Aldeia Global à Torre de Babel
José Maria Vasconcelos
josemaria001@hotmail.com
Anos 70, a cidade dormia cedo, sem
muros altos, sem ferramentas sofisticadas de segurança, sem sobressaltos e
pesadelos. Relaxava-se fácil, quando a
TV Globo encerrava a programação, antes da meia-noite. Na vinheta, o
samba de Noel Rosa, ATÉ AMANHÃ, e a nostálgica mensagem em bonita voz do
locutor: "Logo, o brilho das luzes, será substituído pelos primeiros raios
do sol. Fique agora, na tranquilidade de seu lar. Nós estamos aqui. Atentos aos
acontecimentos da aldeia global, preparando as emoções que são a vida do povo,
a alma da cidade. Até amanhã, na certeza de um novo tempo: tempo de
comunicação, fazendo um homem livre no universo sem fronteiras!"
Depois de quatro décadas, vários
conceitos embutidos nessa mensagem precisam ser revistos, especialmente ao
retratar a tranquilidade do lar, aldeia global, o tempo de comunicação, homem
livre, emoções. A TV Globo não repetiria a mesma mensagem, bem como outros
meios de comunicação, diante da avalanche de emoções e reações coletivas. Quer
exemplos? Há um ano, não se tinha notícia de um estupro coletivo no Piauí.
Bastou o primeiro, em Castelo do Piauí, exaustivamente explorado na imprensa.
Seguiram-se mais três no estado. Como reagiram os “amantes da opinião pública
sadia”- filodoxia, segundo Platão – aqueles que buscam o belo e virtuoso em si,
ao contrário dos estudiosos da opinião seca, do rigorismo das demonstrações?

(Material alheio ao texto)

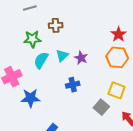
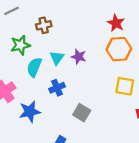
blue cross: (73, 85) -> (57, 88), moved
gray square: (101, 107) -> (82, 113), moved

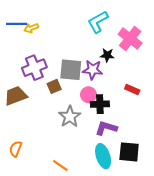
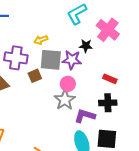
yellow arrow: (31, 28) -> (41, 40), moved
purple cross: (34, 68) -> (16, 58), turned 30
black cross: (100, 104) -> (108, 103), moved
gray star: (70, 117) -> (65, 100), moved

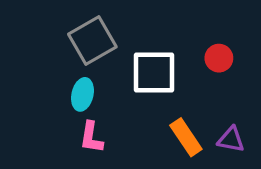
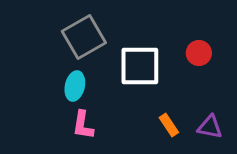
orange rectangle: (186, 137) -> (169, 125), size x0.7

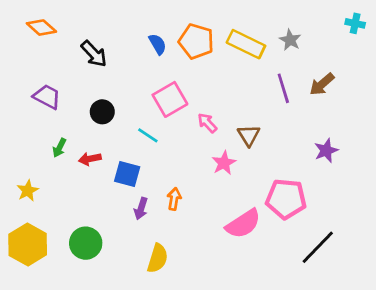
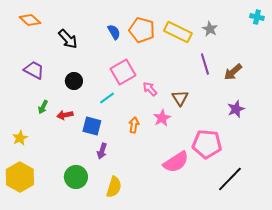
brown arrow: (322, 84) -> (233, 72), moved
cyan line: (148, 135) -> (107, 98), turned -70
orange arrow: (174, 199) -> (134, 125), moved
green circle: (86, 243) -> (76, 177), moved

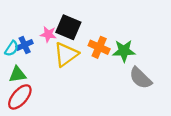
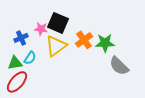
orange cross: (99, 47) -> (84, 40), turned 30
cyan semicircle: (12, 48) -> (30, 58), moved

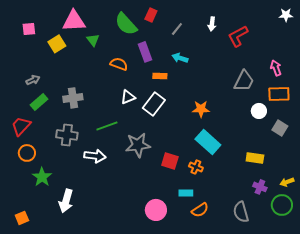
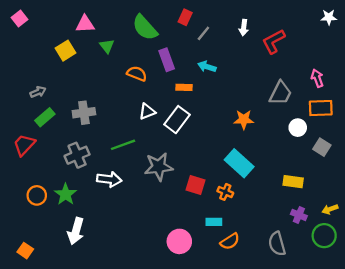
red rectangle: (151, 15) -> (185, 17), moved
pink triangle: (74, 21) -> (85, 24), size x0.7
pink square: (29, 29) -> (20, 18), moved, turned -32
orange star: (201, 109) -> (244, 120), moved
gray cross: (67, 135) -> (77, 155), turned -30
orange circle: (27, 153) -> (37, 195), moved
green star: (42, 177) -> (66, 194), moved
orange square: (22, 218) -> (25, 251), turned -32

Será que a exposição demasiada dos
crimes, escândalos sexuais e maracutaias das autoridades, embora condenados
pela Justiça, o país se libertará das mazelas? Claro que não, nem por isso a
Justiça fugirá às suas funções. Porém, os meios de comunicação, que contribuem
em colocar cidadãos a par dos crimes, não poderiam dedicar mais espaços às
fronteiras do bem? Por que novelas costumam escancarar mais conflitos conjugais
do que amores decentes? Afinal, o que é decência para formadores de opinião?
O termo aldeia global, um conceito
criado pelo canadense Marshall MacLuhan, na década de 60, explica os efeitos da
comunicação de massa sobre a sociedade contemporânea, transformando o mundo
numa tribalização de costumes e culturas. Quando se repete, exaustivamente, um
produto ou episódio, termina virando moda de bem ou de mal. De bem é o que
pouco se explora. Um programa de TV em que jovens testemunham seu resgate do
submundo dos vícios, faz bem.
Num mundo híper conectado em que
vivemos, encurtam-se territórios e fronteiras. Tragédias e sofrimentos nos
chegam, constantemente, ao ponto de nos acostumarmos com as dores alheias,
avessos à misericórdia e sentimentos de solidariedade. Explica-se a frieza dos
que não respeitam pudor, autoridade, o exercício da nobreza, a própria vida.
Vive-se uma era glacial de puros sentimentos.
A aldeia global ainda não aprendeu a
usufruir-se da tecnologia da comunicação entre os povos, de um novo tempo, sem
fronteiras do ódio. Construída, como a ancestral Torre de Babel, serve mais
para exploração do orgulho, do domínio de uma mesma língua. Infelizmente, tende
a ruir. Uma modesta e saudável vinheta serve de alerta.